Mirai malware temporarily had a bitcoin mining add-on on board

IBM security researchers have discovered a variant of the Mirai malware that temporarily included a bitcoin mining add-on. The phenomenon lasted about a week, after which the new variant disappeared from the radar again.

According to the researchers, the activity began in late March and lasted a total of eight days. The malware targeted Linux devices that have BusyBox on board. This could include IoT devices such as digital video recorders, which were also targeted by the original Mirai malware.

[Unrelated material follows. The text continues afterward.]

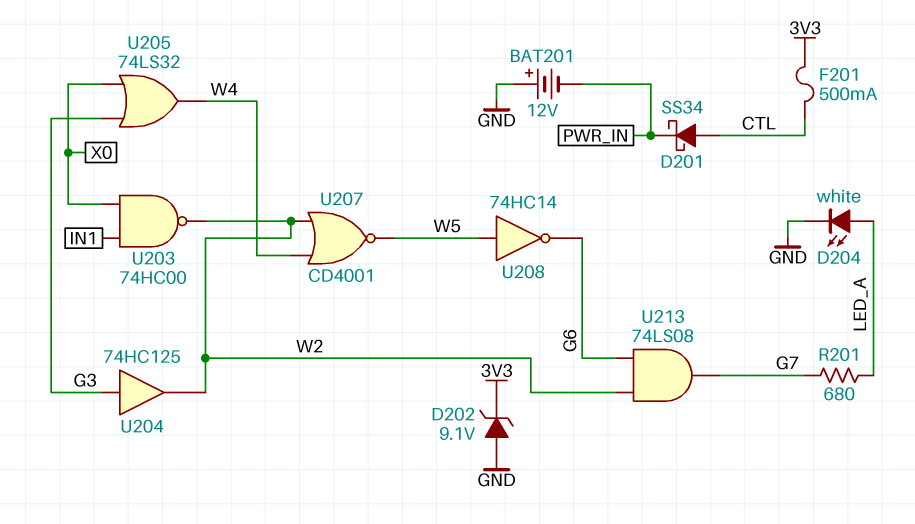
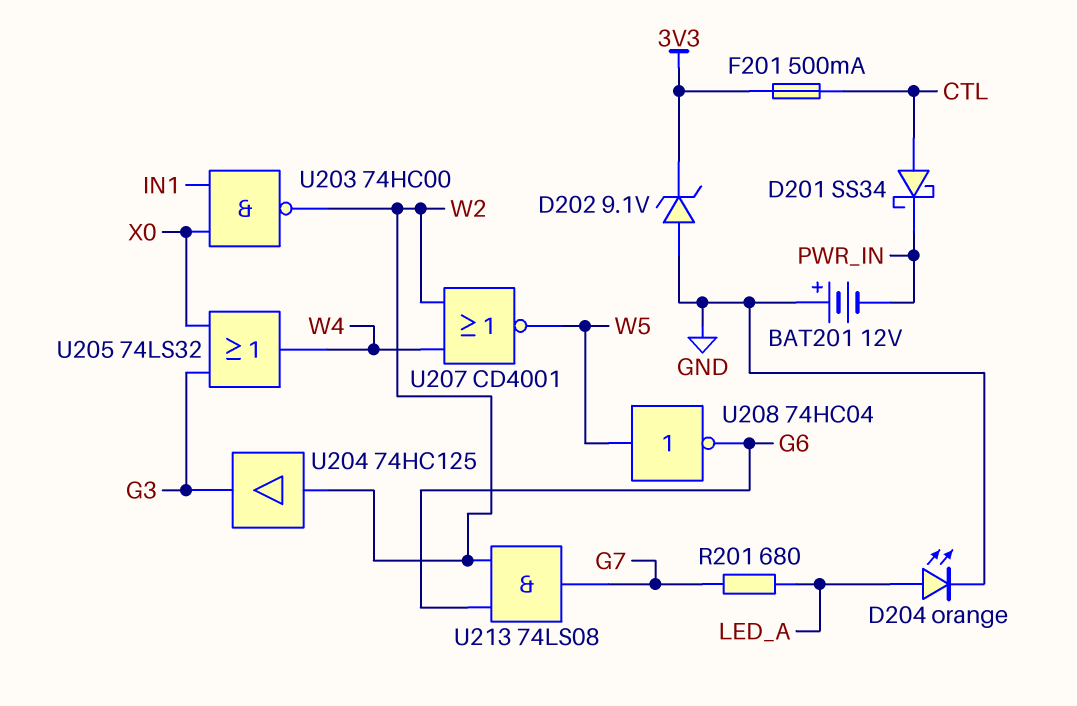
D204: LED white (A LED_A, K GND) -> LED orange (A LED_A, K GND)
U204: buffer 74HC125 (in G3, out W2) -> buffer 74HC125 (in W2, out G3)
U208: NOT 74HC14 (in W5, out G6) -> NOT 74HC04 (in W5, out G6)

The current version was based on an earlier Windows version of Mirai, which introduced sql injection and brute force attacks features.

However, a new feature was an add-on for mining bitcoins. The question this addition raises is whether IoT devices are able to perform this task effectively, as they require significant CPU and GPU performance. This question has not been answered by the researchers, but they argue that Mirai was created to infect thousands of devices, raising the possibility that the botnet could work together to be effective.

For example, mining mode could be enabled when the device is not performing other tasks. Normally, the Mirai botnet is used to carry out large DDOs attacks, such as on dns provider Dyn in October. After the source code of the malware came online, several variants of Mirai appeared. The short-lived activity as a bitcoin miner is not explained by the researchers, but gives the impression of a short test or a disappointing experiment.